### WORK REQUEST
Would you output each record exactly as it stands?

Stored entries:
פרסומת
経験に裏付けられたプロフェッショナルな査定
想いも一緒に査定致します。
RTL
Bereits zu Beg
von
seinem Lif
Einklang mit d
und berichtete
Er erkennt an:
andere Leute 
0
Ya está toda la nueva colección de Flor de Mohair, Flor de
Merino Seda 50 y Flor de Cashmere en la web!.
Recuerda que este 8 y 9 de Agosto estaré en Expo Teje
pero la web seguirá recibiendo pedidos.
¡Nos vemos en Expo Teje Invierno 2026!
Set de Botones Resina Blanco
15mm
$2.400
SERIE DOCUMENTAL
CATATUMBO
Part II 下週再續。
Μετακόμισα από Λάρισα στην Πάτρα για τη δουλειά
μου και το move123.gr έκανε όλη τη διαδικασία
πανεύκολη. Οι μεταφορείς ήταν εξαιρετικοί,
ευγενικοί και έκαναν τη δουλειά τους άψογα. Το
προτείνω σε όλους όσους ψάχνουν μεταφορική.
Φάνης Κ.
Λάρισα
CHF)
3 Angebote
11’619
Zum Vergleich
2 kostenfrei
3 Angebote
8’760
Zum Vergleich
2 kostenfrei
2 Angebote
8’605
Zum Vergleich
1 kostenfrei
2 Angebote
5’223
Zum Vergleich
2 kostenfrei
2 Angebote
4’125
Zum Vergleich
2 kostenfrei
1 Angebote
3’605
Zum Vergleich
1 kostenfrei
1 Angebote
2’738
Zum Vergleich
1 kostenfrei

### RESPONSE BOX
פרסומת
経験に裏付けられたプロフェッショナルな査定
想いも一緒に査定致します。
RTL
Bereits zu Beg
von
seinem Lif
Einklang mit d
und berichtete
Er erkennt an:
andere Leute 
0
Ya está toda la nueva colección de Flor de Mohair, Flor de
Merino Seda 50 y Flor de Cashmere en la web!.
Recuerda que este 8 y 9 de Agosto estaré en Expo Teje
pero la web seguirá recibiendo pedidos.
¡Nos vemos en Expo Teje Invierno 2026!
Set de Botones Resina Blanco
15mm
$2.400
SERIE DOCUMENTAL
CATATUMBO
Part II 下週再續。
Μετακόμισα από Λάρισα στην Πάτρα για τη δουλειά
μου και το move123.gr έκανε όλη τη διαδικασία
πανεύκολη. Οι μεταφορείς ήταν εξαιρετικοί,
ευγενικοί και έκαναν τη δουλειά τους άψογα. Το
προτείνω σε όλους όσους ψάχνουν μεταφορική.
Φάνης Κ.
Λάρισα
CHF)
3 Angebote
11’619
Zum Vergleich
2 kostenfrei
3 Angebote
8’760
Zum Vergleich
2 kostenfrei
2 Angebote
8’605
Zum Vergleich
1 kostenfrei
2 Angebote
5’223
Zum Vergleich
2 kostenfrei
2 Angebote
4’125
Zum Vergleich
2 kostenfrei
1 Angebote
3’605
Zum Vergleich
1 kostenfrei
1 Angebote
2’738
Zum Vergleich
1 kostenfrei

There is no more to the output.